(EXCERPTED PASSAGE)

Spitzer Cover-up on AIG Continues

Spitzer Cover-up on AIG Continues
Talk about hypocrisy. According to the New York Times,former New York Governor and Attorney General Eliot Spitzer wants then Attorney General and now Governor Andrew Cuomo to release his emails in the Troopergate matter which Cuomo investigated. At the same time, Spitzer is attempting to block the release of his own emails from the time period that he filed suit as Attorney General against AIG and it’s then Chairman Maurice “Hank” Greenberg.
What is in Spitzer’s emails that he’s so desperate to hide? We may find out on February 15th.
In May 2005 Spitzer filed a civil suit against Maurice “Hank” Greenberg; a case that charged that the former AIG chief Greenberg and AIG’s former CFO Howard Smith orchestrated fraudulent accounting which falsely boosted the company’s stock prices. Spitzer’s emails came into question when it was believed they contained evidence of a personal animus held by then-Attorney General Spitzer against Greenberg. Spitzer may have been motivated more by political and personal gain and less by evidence that would validate his case against Greenberg.
The release of Spitzer’s AIG related emails may be imminent as Albany Supreme Court Justice Christopher Cahill, who ordered that the emails be released, gave the state attorney general’s office until February 15 to file an appeal. In the judicial opinion of Cahill, articulated in Matter of Application of Howard I. Smith v. New York State Office of the Attorney General, Attorney General Eric Schneiderman “has both the responsibility and obligation to gain access to the private e-mail account of former Attorney General Spitzer to determine whether documents contained therein should be disclosed.”
If the speculation about the correspondence is proven true, then, due to prosecutorial misconduct, the 2005 financial frauds lawsuit against Greenberg could be dropped which would further exonerate the founder of the insurance company. The 2005 suit led to the removal of Greenberg from AIG and was prelude to the company’s financial collapse. 
 

Current Attorney General Schneiderman has been deliberately unhurried in the release of the emails.  Rather than turn over the emails upon a court order issued in May 2012, the attorney general filed an appeal in an attempt to stonewall the proceedings. The obstruction put forth by the attorney general came only after Spitzer complained the Schneiderman was not aggressive enough in his efforts to block release of the emails and questioned Schneiderman’s abilities as a lawyer.

(End EXCERPTED PASSAGE)

▸ EXPLORE THE MATERIAL:
**1.** Answer these about the article on Spitzer's AIG emails:
(a) In what month and year did Spitzer file his civil suit against Greenberg?
(b) Which judge ordered that the emails be released?
(c) In what month and year was the court order issued that Schneiderman appealed instead of turning over the emails?
**2.** Copy the article on Spitzer's AIG emails word for word, from "If the speculation" to "as a lawyer.".
Use only the article on Spitzer's AIG emails for anything asked about it.

(SUPPLIED INFORMATION)

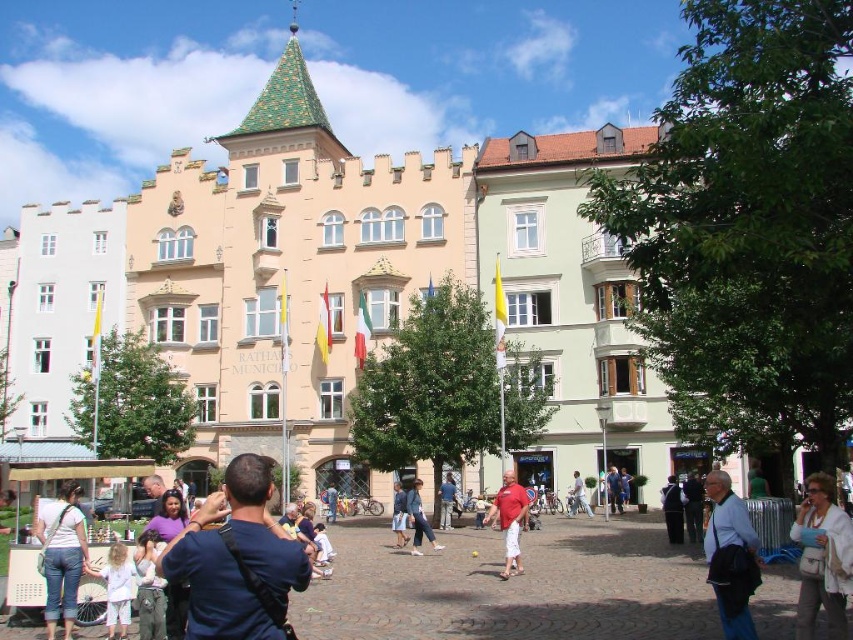
Is denim shorts at lower left above matte red shirt at center?

A: Correct, denim shorts at lower left is located above matte red shirt at center.

Is point (59, 605) positioned after point (515, 566)?

That is False.

Identify the location of denim shorts at lower left. (62, 556).

Is white fabric purse at center taller than light blue shirt at center?

Indeed, white fabric purse at center has a greater height compared to light blue shirt at center.

Is point (822, 561) in front of point (579, 481)?

Yes, it is in front of point (579, 481).

Image resolution: width=853 pixels, height=640 pixels. I want to click on white fabric purse at center, so click(x=820, y=557).

Is black leather jacket at lower right smaller than denim jacket at center?

Correct, black leather jacket at lower right occupies less space than denim jacket at center.

Is point (675, 532) less distant than point (422, 513)?

Yes, it is in front of point (422, 513).

Image resolution: width=853 pixels, height=640 pixels. What are the coordinates of `black leather jacket at lower right` in the screenshot? It's located at (672, 509).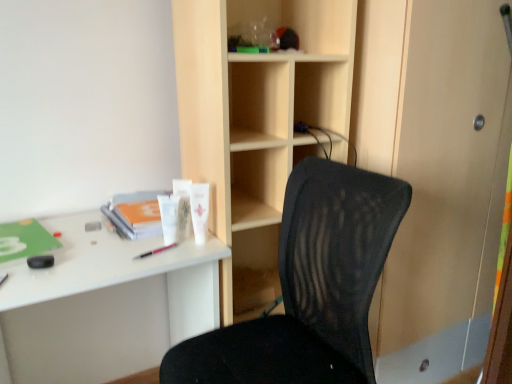
Question: Considering the positions of point (158, 331) and point (198, 215), is point (158, 331) closer or farther from the camera than point (198, 215)?

Choices:
 (A) closer
 (B) farther

Answer: (B)

Question: From the image's perspective, is white plastic desk at left located above or below white matte lotion at center, the first stationery positioned from the right?

Choices:
 (A) above
 (B) below

Answer: (B)

Question: Which object is the farthest from the white plastic desk at left?

Choices:
 (A) transparent glass screen door at right
 (B) black mesh chair at center
 (C) pink plastic pen at center, the second stationery in the top-to-bottom sequence
 (D) white matte lotion at center, the first stationery positioned from the right
 (E) wooden at center

Answer: (A)

Question: Estimate the real-world distances between objects in this image. Which object is closer to the white matte lotion at center, arranged as the 2th stationery when ordered from the bottom?

Choices:
 (A) white plastic desk at left
 (B) wooden at center
 (C) black mesh chair at center
 (D) pink plastic pen at center, acting as the first stationery starting from the left
 (E) transparent glass screen door at right

Answer: (D)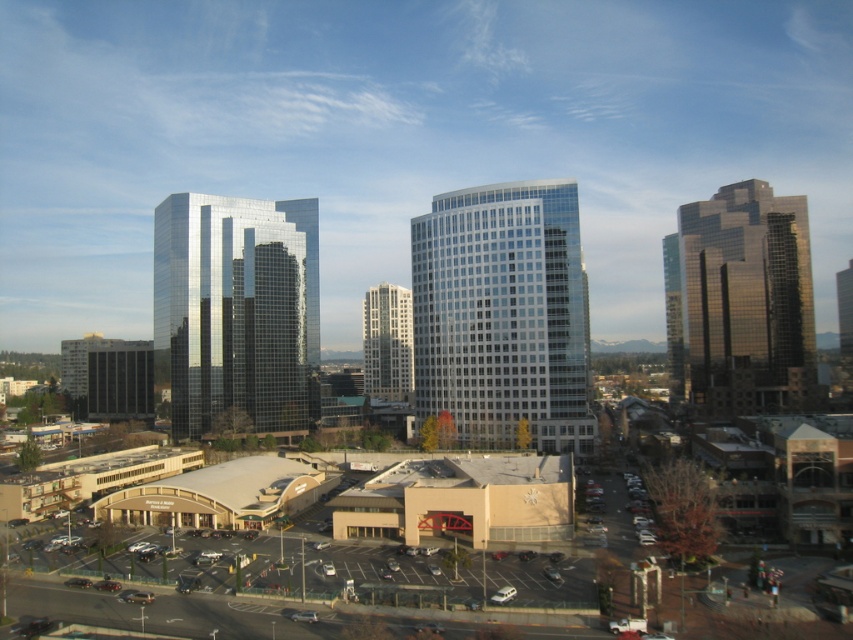
Question: Does clear glass building at center have a lesser width compared to glossy glass building at center-left?

Choices:
 (A) yes
 (B) no

Answer: (A)

Question: From the image, what is the correct spatial relationship of glossy glass building at center-left in relation to gold reflective glass building at right?

Choices:
 (A) left
 (B) right

Answer: (A)

Question: Is glossy glass building at center-left positioned before glassy reflective building at center?

Choices:
 (A) no
 (B) yes

Answer: (B)

Question: Estimate the real-world distances between objects in this image. Which object is farther from the clear glass building at center?

Choices:
 (A) glossy glass building at center-left
 (B) gold reflective glass building at right

Answer: (B)

Question: Based on their relative distances, which object is nearer to the glassy reflective building at center?

Choices:
 (A) gold reflective glass building at right
 (B) clear glass building at center

Answer: (B)

Question: Which is farther from the gold reflective glass building at right?

Choices:
 (A) clear glass building at center
 (B) glossy glass building at center-left
 (C) glassy reflective building at center

Answer: (B)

(End SUPPLIED INFORMATION)

▸ TASK SOLUTIONS:
**1.**
(a) May 2005
(b) Albany Supreme Court Justice Christopher Cahill
(c) May 2012

**2.**
If the speculation about the correspondence is proven true, then, due to prosecutorial misconduct, the 2005 financial frauds lawsuit against Greenberg could be dropped which would further exonerate the founder of the insurance company. The 2005 suit led to the removal of Greenberg from AIG and was prelude to the company’s financial collapse. 
 

Current Attorney General Schneiderman has been deliberately unhurried in the release of the emails.  Rather than turn over the emails upon a court order issued in May 2012, the attorney general filed an appeal in an attempt to stonewall the proceedings. The obstruction put forth by the attorney general came only after Spitzer complained the Schneiderman was not aggressive enough in his efforts to block release of the emails and questioned Schneiderman’s abilities as a lawyer.